» Instructions to follow: Leave out the images and repeat every entry below exactly.

"""

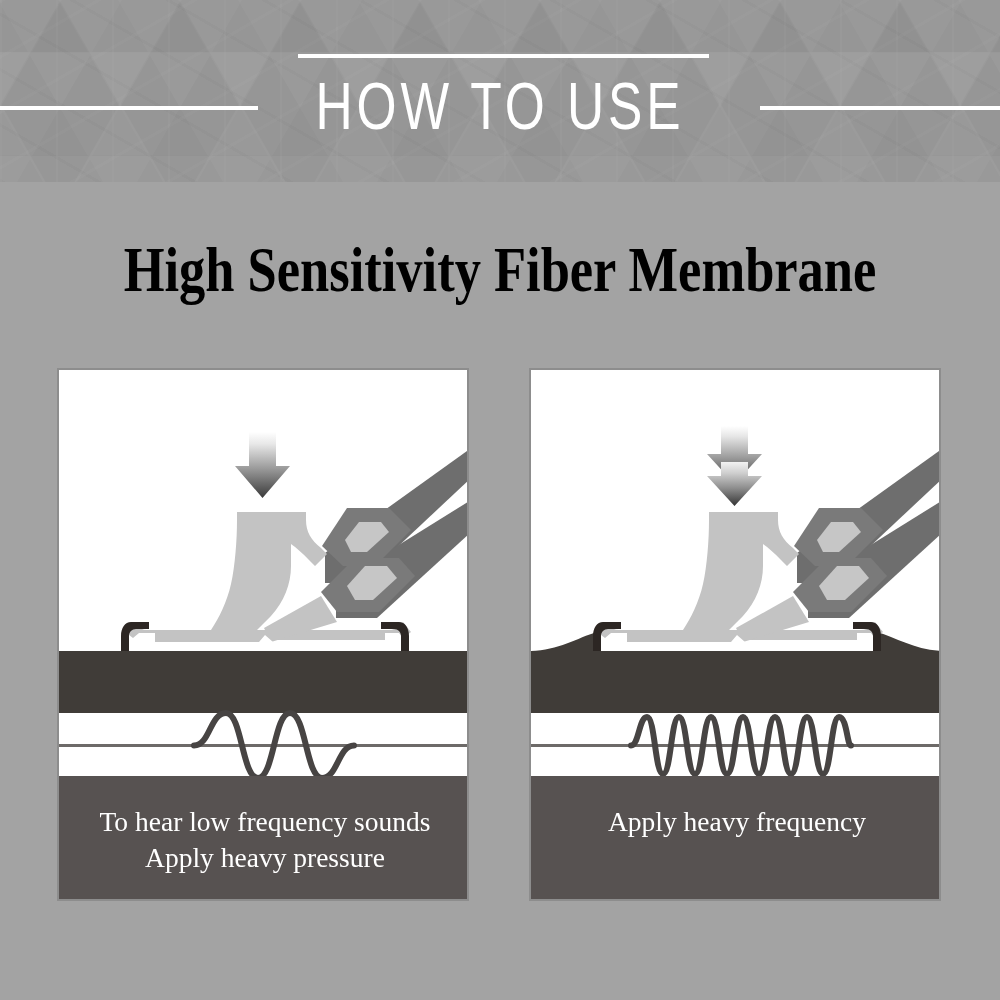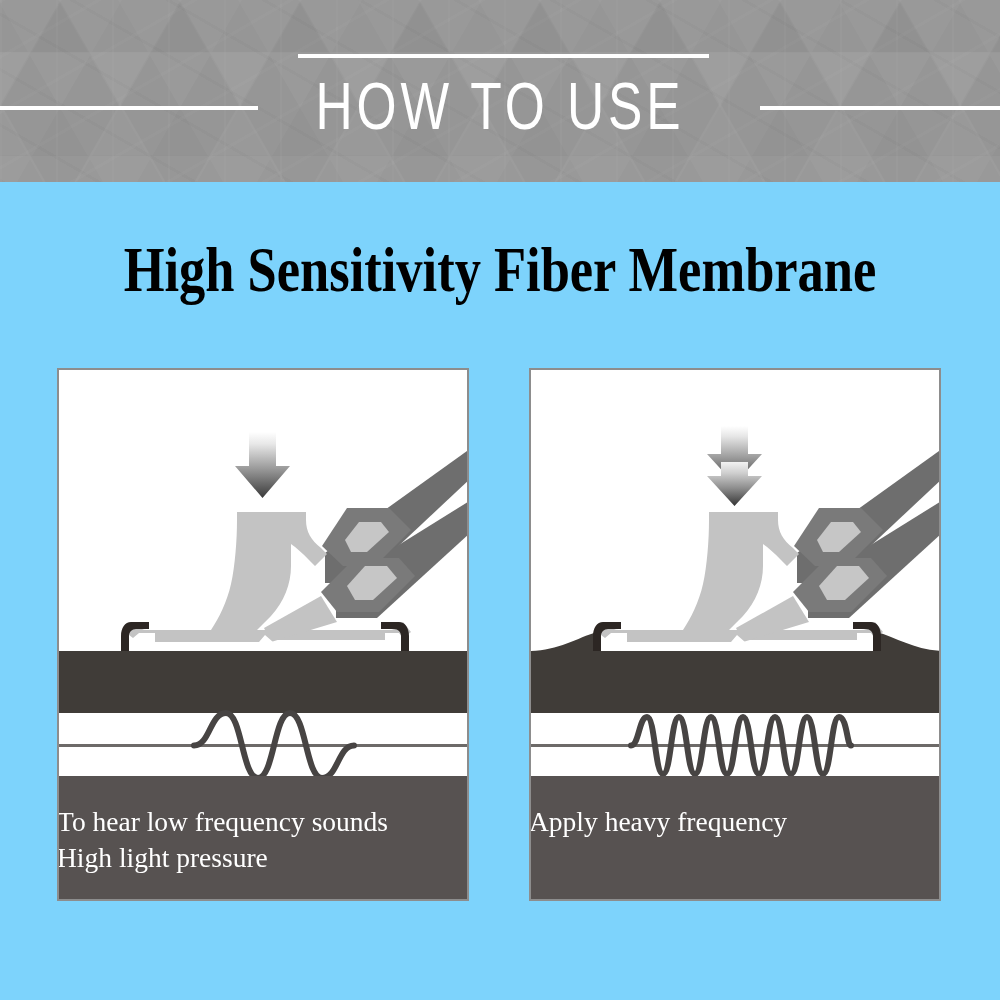"HOW TO USE" #page { background: #7dd3fc -> #a3a3a3 }
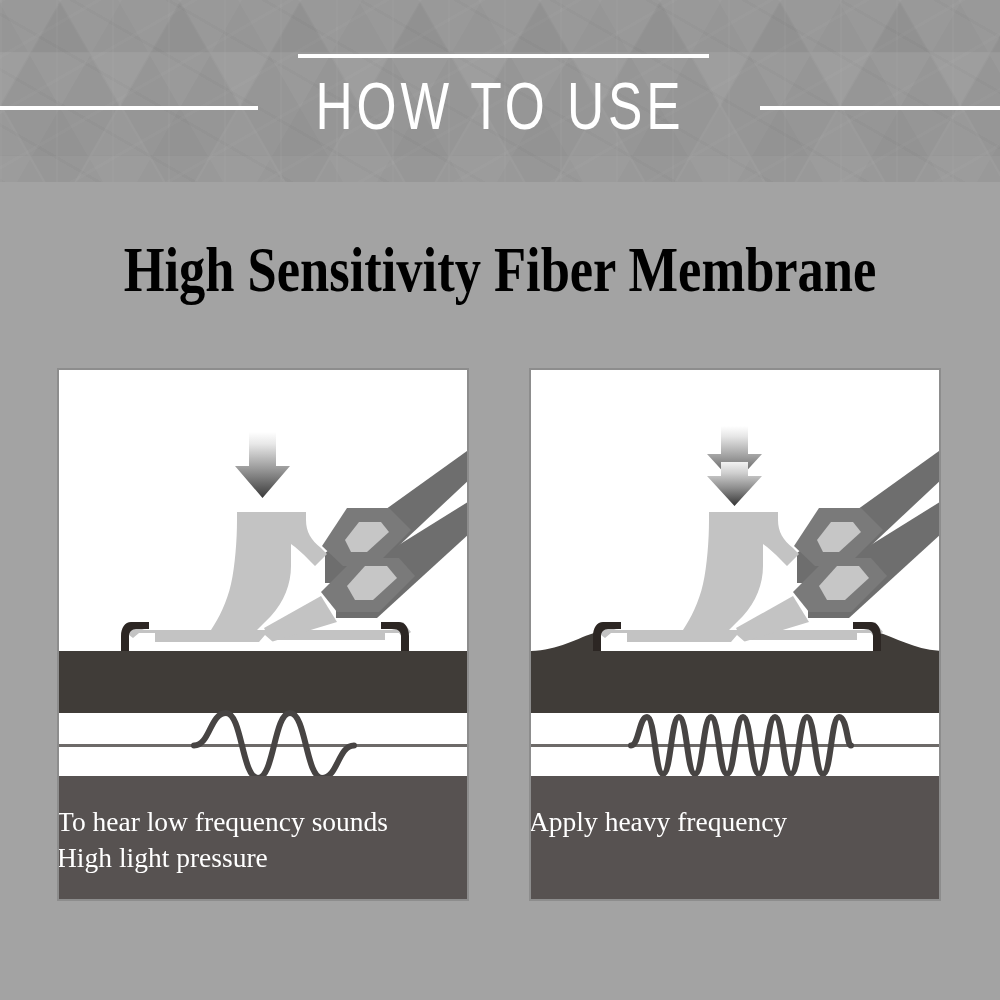"To hear low frequency sounds" .caption-block { text-align: none -> center }
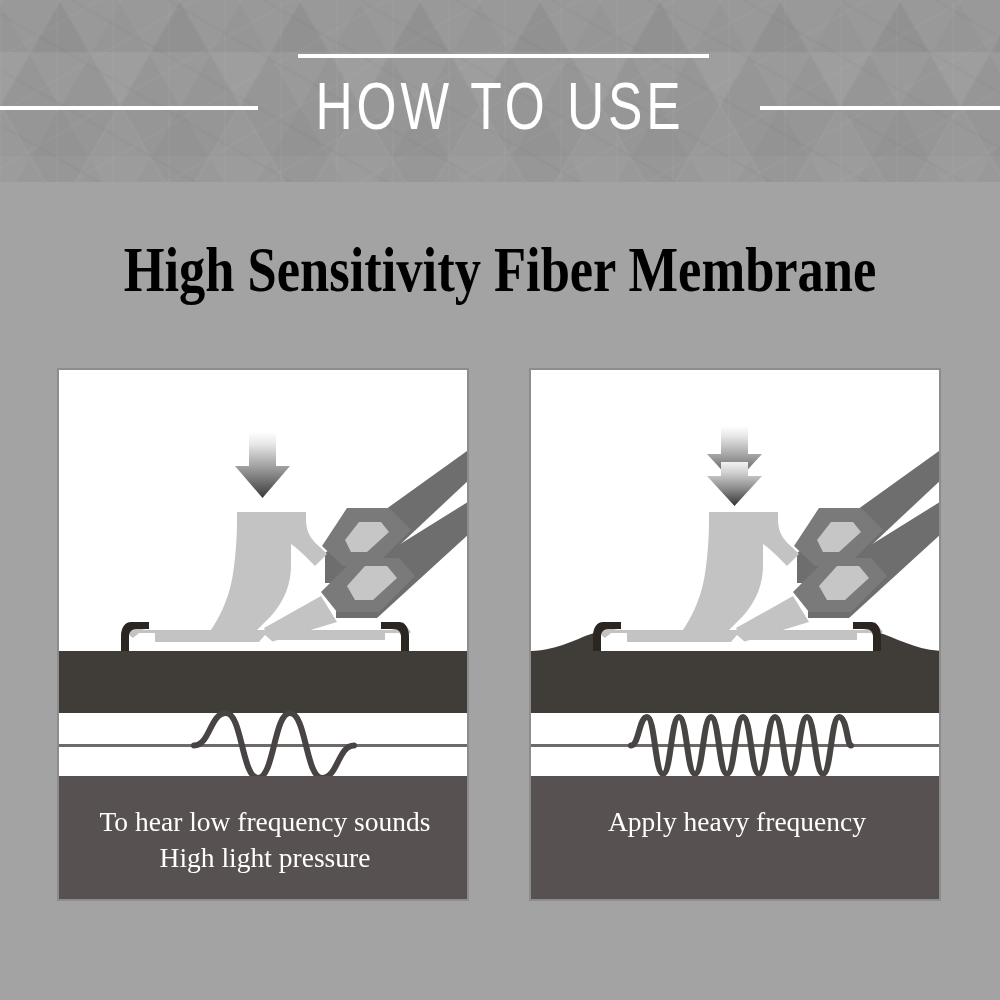"High light pressure" span.cap-line { text: High light -> Apply heavy }
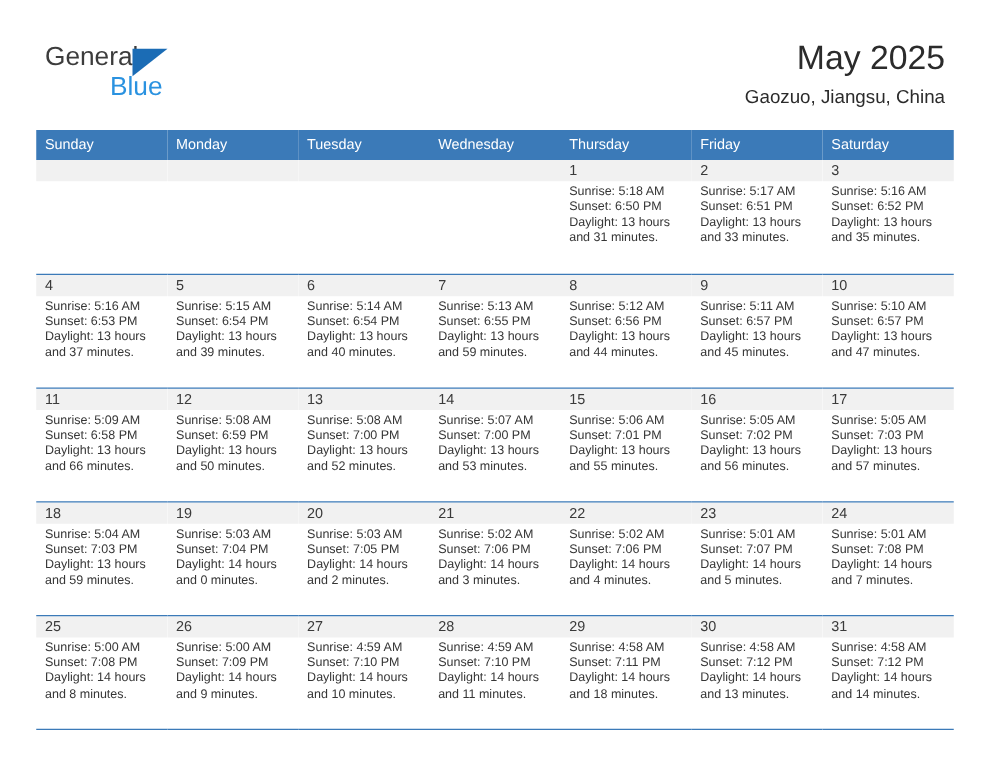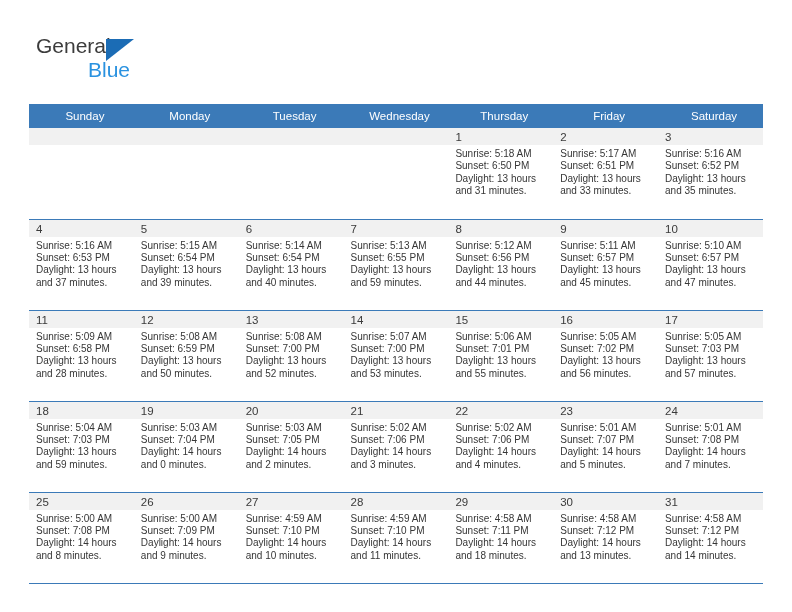"May 2025" h1.month-title { html: none -> <h1>May 2025</h1> }
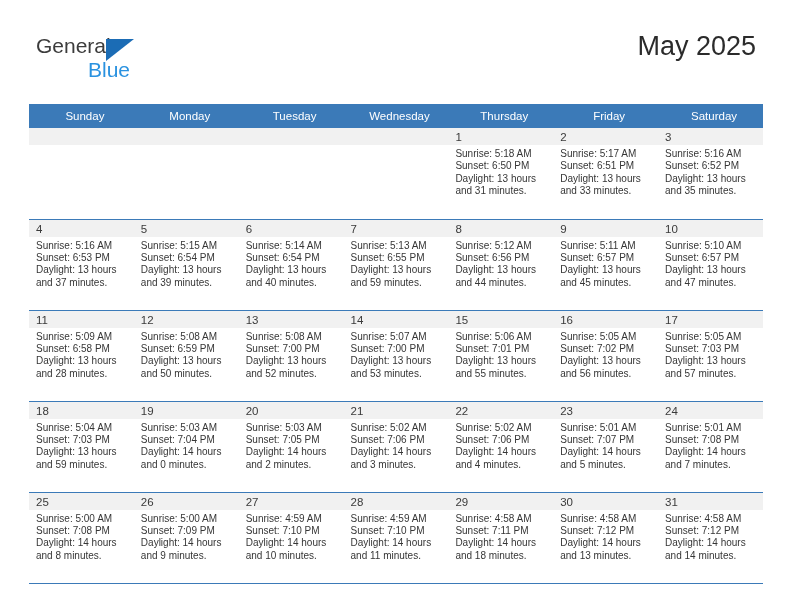"Gaozuo, Jiangsu, China" p.location { html: none -> <p>Gaozuo, Jiangsu, China</p> }
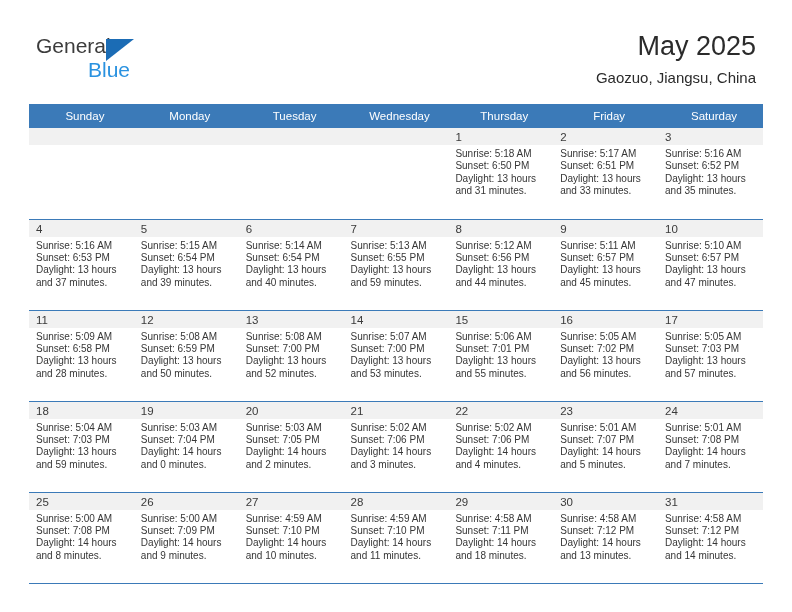"Sunday" .calendar th { text-align: center -> left }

"""

» Exercise answer:
"HOW TO USE" #page { background: #7dd3fc -> #a3a3a3 }
"To hear low frequency sounds" .caption-block { text-align: none -> center }
"High light pressure" span.cap-line { text: High light -> Apply heavy }
"May 2025" h1.month-title { html: none -> <h1>May 2025</h1> }
"Gaozuo, Jiangsu, China" p.location { html: none -> <p>Gaozuo, Jiangsu, China</p> }
"Sunday" .calendar th { text-align: center -> left }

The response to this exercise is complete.